*Task statement*: Check each line of the listing below for the string "into", and copy the ones that have it.

*The data*:
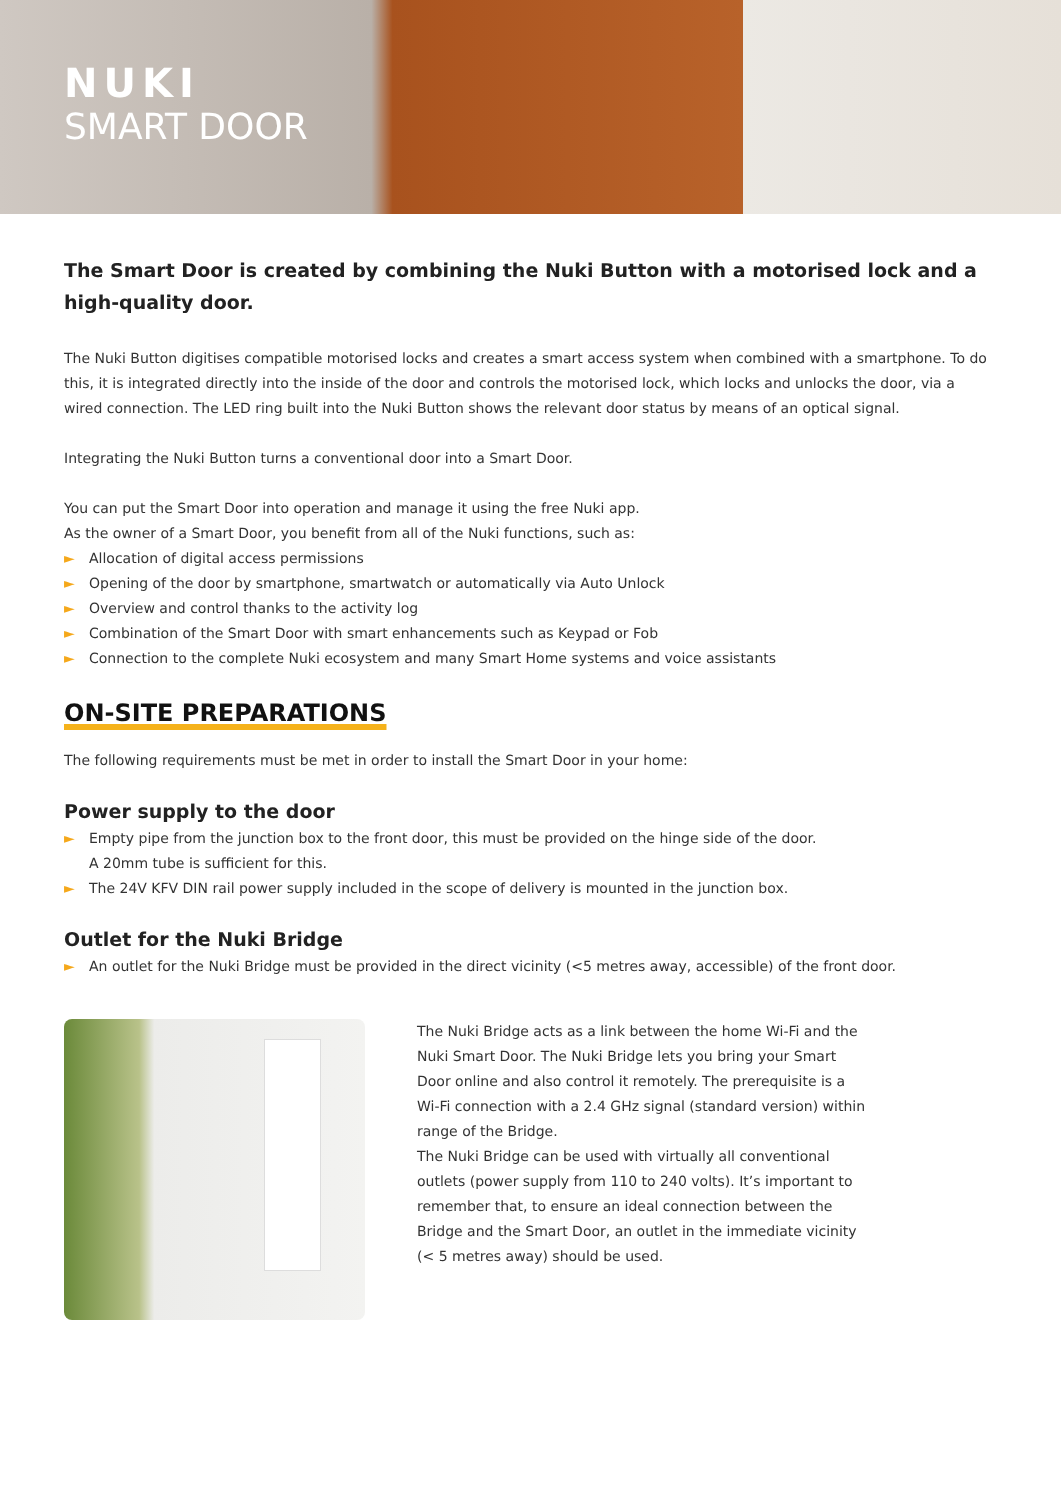NUKI
SMART DOOR
The Smart Door is created by combining the Nuki Button with a motorised lock and a high-quality door.
The Nuki Button digitises compatible motorised locks and creates a smart access system when combined with a smartphone. To do this, it is integrated directly into the inside of the door and controls the motorised lock, which locks and unlocks the door, via a wired connection. The LED ring built into the Nuki Button shows the relevant door status by means of an optical signal.
Integrating the Nuki Button turns a conventional door into a Smart Door.
You can put the Smart Door into operation and manage it using the free Nuki app.
As the owner of a Smart Door, you benefit from all of the Nuki functions, such as:
► Allocation of digital access permissions
► Opening of the door by smartphone, smartwatch or automatically via Auto Unlock
► Overview and control thanks to the activity log
► Combination of the Smart Door with smart enhancements such as Keypad or Fob
► Connection to the complete Nuki ecosystem and many Smart Home systems and voice assistants
ON-SITE PREPARATIONS
The following requirements must be met in order to install the Smart Door in your home:
Power supply to the door
► Empty pipe from the junction box to the front door, this must be provided on the hinge side of the door.
A 20mm tube is sufficient for this.
► The 24V KFV DIN rail power supply included in the scope of delivery is mounted in the junction box.
Outlet for the Nuki Bridge
► An outlet for the Nuki Bridge must be provided in the direct vicinity (<5 metres away, accessible) of the front door.
The Nuki Bridge acts as a link between the home Wi-Fi and the Nuki Smart Door. The Nuki Bridge lets you bring your Smart Door online and also control it remotely. The prerequisite is a Wi-Fi connection with a 2.4 GHz signal (standard version) within range of the Bridge.
The Nuki Bridge can be used with virtually all conventional outlets (power supply from 110 to 240 volts). It’s important to remember that, to ensure an ideal connection between the Bridge and the Smart Door, an outlet in the immediate vicinity (< 5 metres away) should be used.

*Solution for this problem*:
The Nuki Button digitises compatible motorised locks and creates a smart access system when combined with a smartphone. To do this, it is integrated directly into the inside of the door and controls the motorised lock, which locks and unlocks the door, via a wired connection. The LED ring built into the Nuki Button shows the relevant door status by means of an optical signal.
Integrating the Nuki Button turns a conventional door into a Smart Door.
You can put the Smart Door into operation and manage it using the free Nuki app.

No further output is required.